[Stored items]
+++++

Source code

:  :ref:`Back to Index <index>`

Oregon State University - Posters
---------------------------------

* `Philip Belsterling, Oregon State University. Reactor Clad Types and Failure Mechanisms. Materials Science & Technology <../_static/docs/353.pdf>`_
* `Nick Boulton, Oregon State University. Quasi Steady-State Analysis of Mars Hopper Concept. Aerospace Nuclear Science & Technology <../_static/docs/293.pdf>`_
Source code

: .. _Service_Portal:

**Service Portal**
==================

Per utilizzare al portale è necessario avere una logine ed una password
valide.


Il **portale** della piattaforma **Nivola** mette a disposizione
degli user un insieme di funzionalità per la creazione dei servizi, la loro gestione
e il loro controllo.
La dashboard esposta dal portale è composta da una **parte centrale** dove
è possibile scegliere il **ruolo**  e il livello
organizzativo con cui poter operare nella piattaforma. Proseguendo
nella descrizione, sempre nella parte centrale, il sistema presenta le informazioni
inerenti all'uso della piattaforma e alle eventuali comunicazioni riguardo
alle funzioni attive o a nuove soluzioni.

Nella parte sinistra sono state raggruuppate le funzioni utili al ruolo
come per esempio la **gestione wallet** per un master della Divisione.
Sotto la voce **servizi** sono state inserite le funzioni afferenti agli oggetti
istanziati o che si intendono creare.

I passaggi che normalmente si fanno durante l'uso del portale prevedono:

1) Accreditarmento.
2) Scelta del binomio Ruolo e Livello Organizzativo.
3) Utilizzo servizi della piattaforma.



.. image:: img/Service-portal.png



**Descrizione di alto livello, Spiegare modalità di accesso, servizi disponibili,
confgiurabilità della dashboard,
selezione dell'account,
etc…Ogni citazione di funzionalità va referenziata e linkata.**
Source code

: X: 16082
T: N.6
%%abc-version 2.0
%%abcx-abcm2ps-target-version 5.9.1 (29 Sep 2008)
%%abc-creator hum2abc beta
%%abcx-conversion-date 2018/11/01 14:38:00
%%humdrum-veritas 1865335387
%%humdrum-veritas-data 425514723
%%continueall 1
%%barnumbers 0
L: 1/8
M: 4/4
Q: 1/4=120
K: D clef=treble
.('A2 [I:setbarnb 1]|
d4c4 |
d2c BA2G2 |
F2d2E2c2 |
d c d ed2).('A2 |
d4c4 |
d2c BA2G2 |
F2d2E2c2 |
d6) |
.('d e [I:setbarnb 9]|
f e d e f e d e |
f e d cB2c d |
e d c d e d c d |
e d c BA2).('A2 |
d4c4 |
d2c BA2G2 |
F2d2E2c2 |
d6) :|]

+++++

(What to produce): From the entries above, extract only the lines running from the one containing "Il **portale** della" through the one containing "La dashboard esposta", inclusive.

(Written answer):
Il **portale** della piattaforma **Nivola** mette a disposizione
degli user un insieme di funzionalità per la creazione dei servizi, la loro gestione
e il loro controllo.
La dashboard esposta dal portale è composta da una **parte centrale** dove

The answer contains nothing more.